[REQUIRED WORK]: Show every line of the data that contains the string "lines".

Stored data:

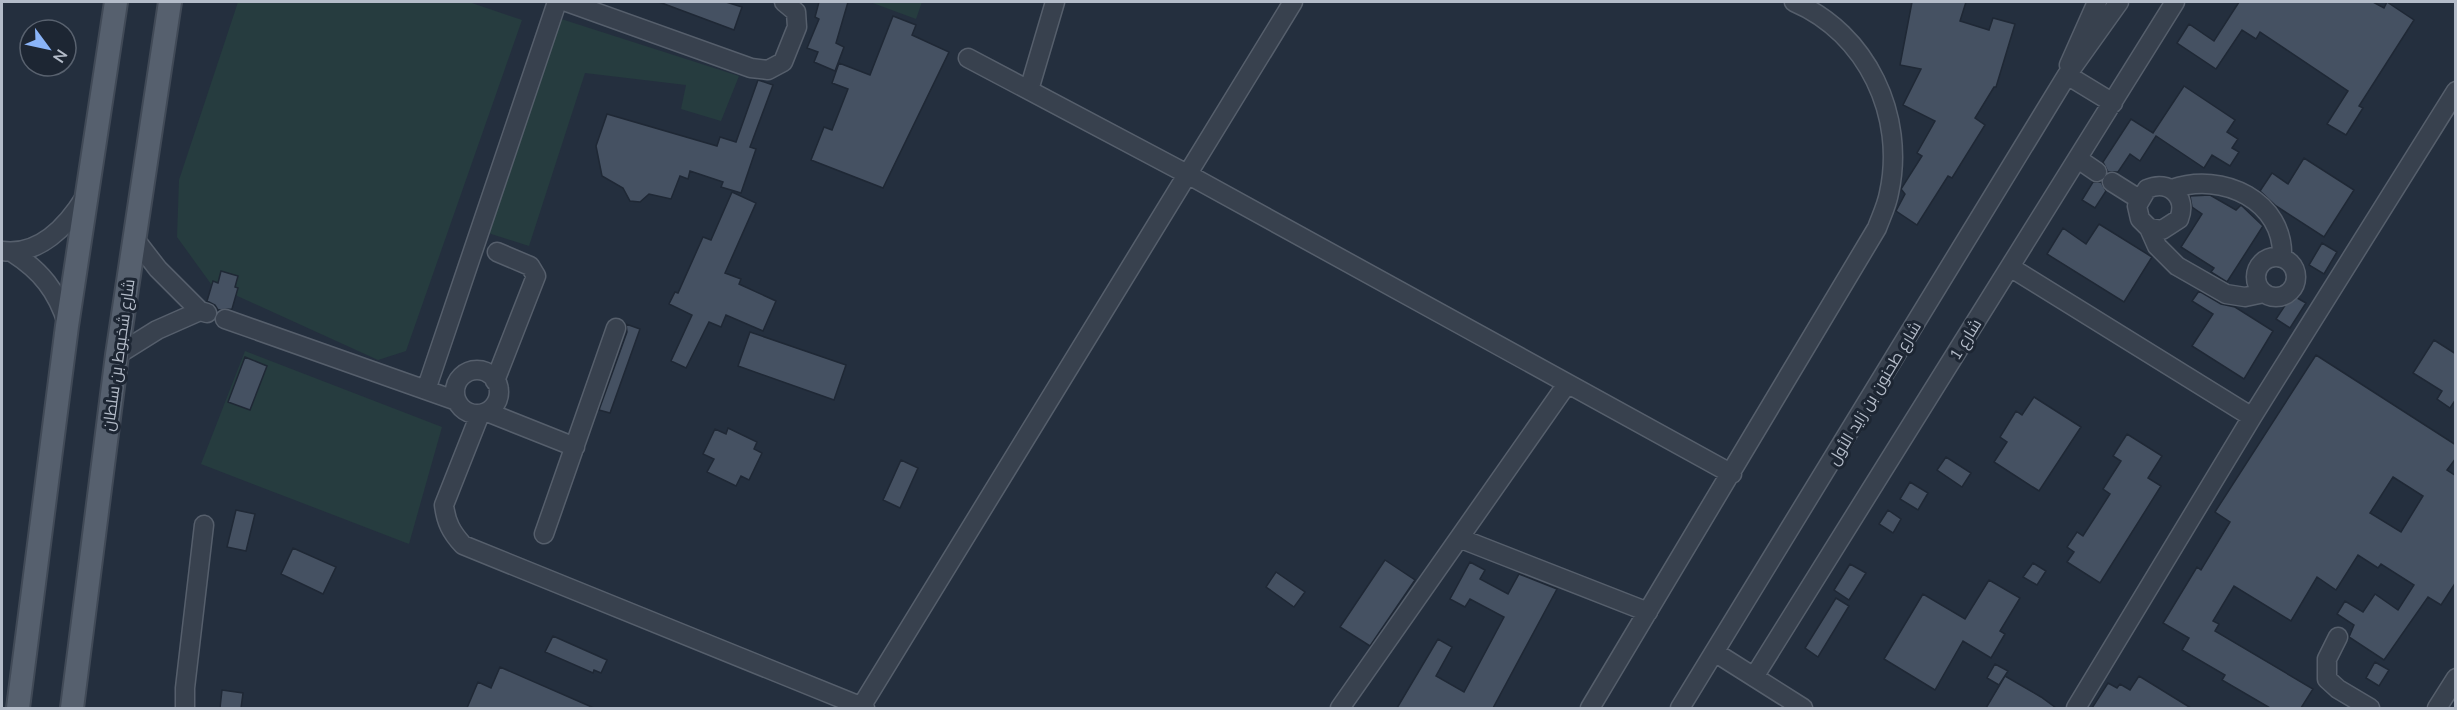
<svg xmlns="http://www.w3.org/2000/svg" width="2457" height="710" font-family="'Nunito Sans',Cairo,sans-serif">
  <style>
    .green { fill: #263c3f }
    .building { fill: #455162; stroke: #1f2835; stroke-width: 1.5; fill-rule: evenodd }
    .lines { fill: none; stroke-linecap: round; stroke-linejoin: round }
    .minor-casing { stroke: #565f6c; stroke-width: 21 }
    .major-casing { stroke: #414a57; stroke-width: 26 }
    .minor { stroke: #38414e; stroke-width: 18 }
    .major { stroke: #56606e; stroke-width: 22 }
    .labels { text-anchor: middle; stroke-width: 6; stroke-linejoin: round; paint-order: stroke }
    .street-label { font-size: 16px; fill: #b4bcc9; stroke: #1d2633 }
  </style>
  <rect width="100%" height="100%" fill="#242f3e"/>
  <path class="green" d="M238,2H469L522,20L406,351L378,360L211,284L177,237L179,180Z
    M870,2H922L916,19Z
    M555,17L739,76L721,121L681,109L686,85L585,73L529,246L485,232Z
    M245,351L442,427L409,544L201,464Z"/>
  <path class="building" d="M659,2H726L742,7L734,30Z
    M819,2H848L836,43L844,47L835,71L814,62L818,52L807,48L819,19L815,17Z
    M1912,2H1966L1960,21L1989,30L1993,18L2015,24L1996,87H1994L1975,118L1985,125L1952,178L1948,176L1917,225L1896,211L1905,194L1901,189L1922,156L1917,153L1935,121L1903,105L1921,69L1900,65Z
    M2239,2H2373L2384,8L2387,2L2414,20L2359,106L2363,108L2346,135L2327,124L2348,91L2260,32L2256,39L2242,30L2216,69L2177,43L2189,24L2214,41Z
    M893,16L916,25L912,35L949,52L883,188L811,160L824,127L832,130L848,89L832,83L839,63L870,75Z
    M758,80L773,85L750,147L756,149L741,193L721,187L723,182L690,171L688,179L680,176L671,199L649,194L640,202L630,201L623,188L602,176L596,146L607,114L717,146L720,137L736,142Z
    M2184,86L2235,120L2227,132L2238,139L2232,148L2239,152L2230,166L2212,155L2204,168L2156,136L2140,161L2130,154L2118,172H2108L2103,162L2131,119L2153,133Z
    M2304,158L2354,190L2324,237L2276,206L2260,191L2272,173L2288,184Z
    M2093,182H2101L2106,191L2095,208L2082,200Z
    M732,192L756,203L725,273L741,279L739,284L776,301L763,331L726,315L721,327L709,322L686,368L671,361L692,315L669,304L675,292L678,293L703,237L711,240Z
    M2210,195L2236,210L2241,205L2263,226L2227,282L2211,272L2214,268L2181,247L2202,214L2192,207L2190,196Z
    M2099,224L2152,257L2124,302L2047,254L2063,228L2086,244Z
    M2322,243L2337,252L2324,274L2309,265Z
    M221,271L238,276L235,287L238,288L232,309L218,310L215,305L207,301L213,281L218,283Z
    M2199,291L2221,304L2235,307L2273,331L2244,379L2192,346L2213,314L2192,301Z
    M2292,295L2306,303L2290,328L2276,319Z
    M626,324L640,329L610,413L599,410L627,332Z
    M750,332L846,365L834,400L738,366Z
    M2434,340L2456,354V399L2450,408L2437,399L2442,391L2413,373Z
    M2316,355L2456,445V458L2447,470L2456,476V582L2441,605L2428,597L2384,660L2349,637L2354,625L2337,614L2345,601L2363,612L2375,594L2398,610L2414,585L2381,564L2378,568L2358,555L2336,590L2317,577L2291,621L2234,586L2213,621L2219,624L2215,631L2313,689L2301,708H2270L2222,680L2225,675L2182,650L2189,638L2163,623L2197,567L2201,570L2230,522L2215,512ZM2393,477L2423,496L2401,532L2370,513Z
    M245,357L267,366L250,410L228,402Z
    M2034,397L2081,427L2039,491L1994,462L2007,442L2000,437L2016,411L2022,415Z
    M728,428L757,442L754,449L762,453L749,480L741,476L736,486L707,472L714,459L703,454L715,429L726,434Z
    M2127,434L2162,456L2148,478L2161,486L2100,583L2067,562L2074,552L2067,547L2077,532L2083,536L2110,494L2103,489L2121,461L2113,456Z
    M1946,457L1971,473L1962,487L1937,470Z
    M901,460L918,468L900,508L883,500Z
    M1910,482L1928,493L1918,510L1900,499Z
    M236,510L255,514L246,551L227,547Z
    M1888,510L1901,519L1893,533L1879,524Z
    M293,548L336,567L323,594L281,574Z
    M1385,560L1415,580L1370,646L1340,627Z
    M1470,562L1485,570L1480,579L1508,594L1519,574L1557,589L1493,708H1397L1438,639L1452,647L1436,676L1464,692L1504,617L1470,599L1465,607L1450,599Z
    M2033,563L2046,571L2037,585L2023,577Z
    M1850,564L1866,573L1849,600L1834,590Z
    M1276,572L1305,592L1294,607L1266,587Z
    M1989,580L2020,598L2000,631L2005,634L1991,658L1963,641L1935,690L1884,659L1923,594L1965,619Z
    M1836,598L1849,606L1818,657L1805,648Z
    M553,636L607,660L601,673L594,670L593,673L545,652Z
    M2375,662L2389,670L2379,686L2366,678Z
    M1995,664L2008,671L1999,685L1987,678Z
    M500,667L594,708H467L478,682L491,688Z
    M2005,676L2041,697L2056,708H1986Z
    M2139,676L2191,708H2092L2108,683L2117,688L2120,684L2130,690Z
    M222,690L243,693L241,708H220Z"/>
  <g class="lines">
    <defs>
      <path id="minor" d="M567,2L751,68L768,70L783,62L797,27L796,12L784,2
        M968,58L1187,174L1732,474
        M2069,65L2097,2
        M2067,75L2113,103
        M1029,90L1055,2
        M2078,159L2097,172
        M2112,182L2139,199
        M2172,189C2222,171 2285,201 2282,258
        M2149,228L2162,230L2179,219C2188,197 2169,179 2147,189L2137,206L2140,219L2149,228L2157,246L2177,266L2226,294L2245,297L2264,293
        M134,238L158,269L200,311L207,313
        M2,251C39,256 67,226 85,197
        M13,253C41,271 57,291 67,323
        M2256 277a20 20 0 1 1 40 0a20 20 0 1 1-40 0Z
        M2010,267L2252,417
        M225,319L457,401
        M117,355L157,330L200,311
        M455 392a22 22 0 1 1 44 0a22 22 0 1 1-44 0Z
        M495,381L536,276L530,266L497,252
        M426,390L557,2
        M487,412L575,447
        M480,414L444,505C446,522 451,532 463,545L865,708
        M544,534L616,328
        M1459,538L1648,612
        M2338,637L2327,659V679L2338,689L2370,708
        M1716,653L1803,708
        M1754,677L2175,2
        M861,707L1293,2
        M185,708V688L204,525
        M1340,708L1567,384
        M1590,708L1877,228C1881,217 1887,205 1889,193C1906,116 1867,33 1794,2
        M1680,708L2067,75L2119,2
        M2076,708L2252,417L2456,91
        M2437,708L2456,678"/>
      <path id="major" d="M18,708L67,326L116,2
        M72,708L117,355L170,2"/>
    </defs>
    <use href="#minor" class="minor-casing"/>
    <use href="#major" class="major-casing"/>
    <use href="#minor" class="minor"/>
    <use href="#major" class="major"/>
  </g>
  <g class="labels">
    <g class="street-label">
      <text transform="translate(1965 339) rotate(-58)" y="6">شارع 1</text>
      <text transform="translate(118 355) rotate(-82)" y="6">شارع شخبوط بن سلطان</text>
      <text transform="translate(1874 393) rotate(-59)" y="6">شارع طحنون بن زايد الأول</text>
    </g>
  </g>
  <rect width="2457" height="710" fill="none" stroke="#b4bcc9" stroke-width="6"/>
  <g transform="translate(48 48) rotate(123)"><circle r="28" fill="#1d2633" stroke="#59626f" stroke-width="1.5"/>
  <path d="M0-4.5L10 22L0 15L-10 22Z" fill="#8ab4f8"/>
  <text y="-9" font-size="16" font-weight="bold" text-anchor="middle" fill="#b4bcc9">N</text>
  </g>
</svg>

[RESULT]:
    .lines { fill: none; stroke-linecap: round; stroke-linejoin: round }
  <g class="lines">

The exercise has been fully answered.